WORK TO BE COMPLETED -> Copy exactly the stretch of data below from the line with "Step: Set the" through the line with "right_click(56, 108)", including both of those lines.

Start of EXTRACTED MATERIAL

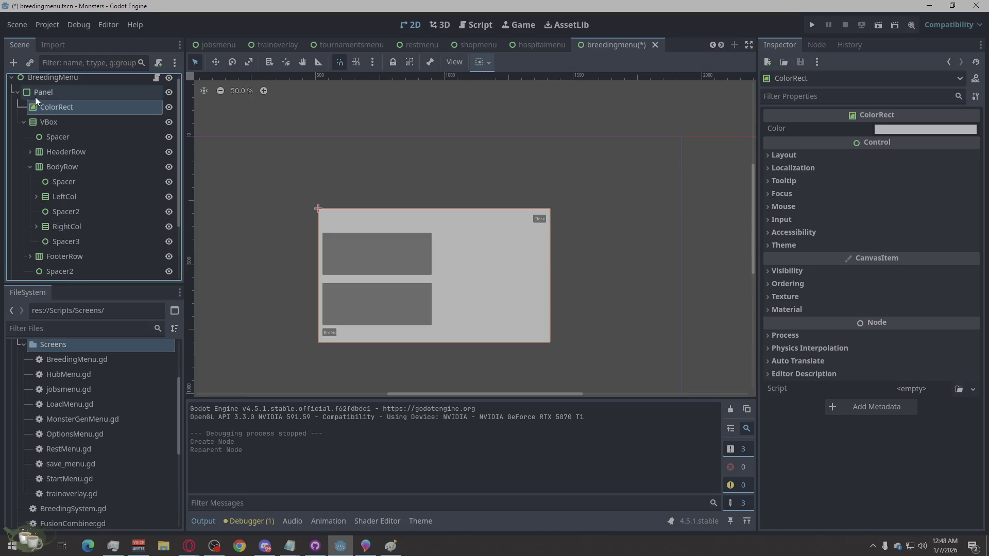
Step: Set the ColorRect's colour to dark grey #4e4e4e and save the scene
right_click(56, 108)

End of EXTRACTED MATERIAL
Start of EXTRACTED MATERIAL

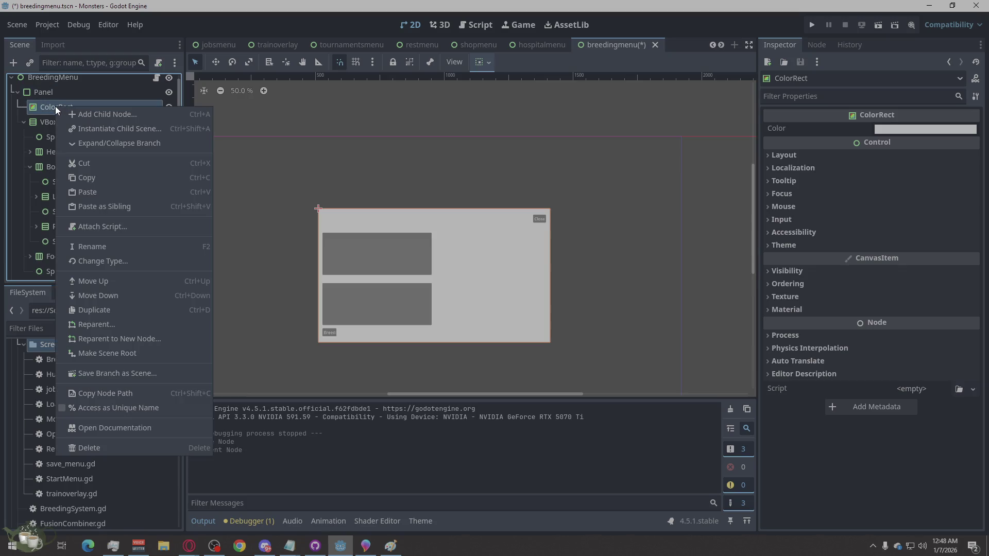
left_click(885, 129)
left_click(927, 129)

End of EXTRACTED MATERIAL

TASK SOLUTION ->
Step: Set the ColorRect's colour to dark grey #4e4e4e and save the scene
right_click(56, 108)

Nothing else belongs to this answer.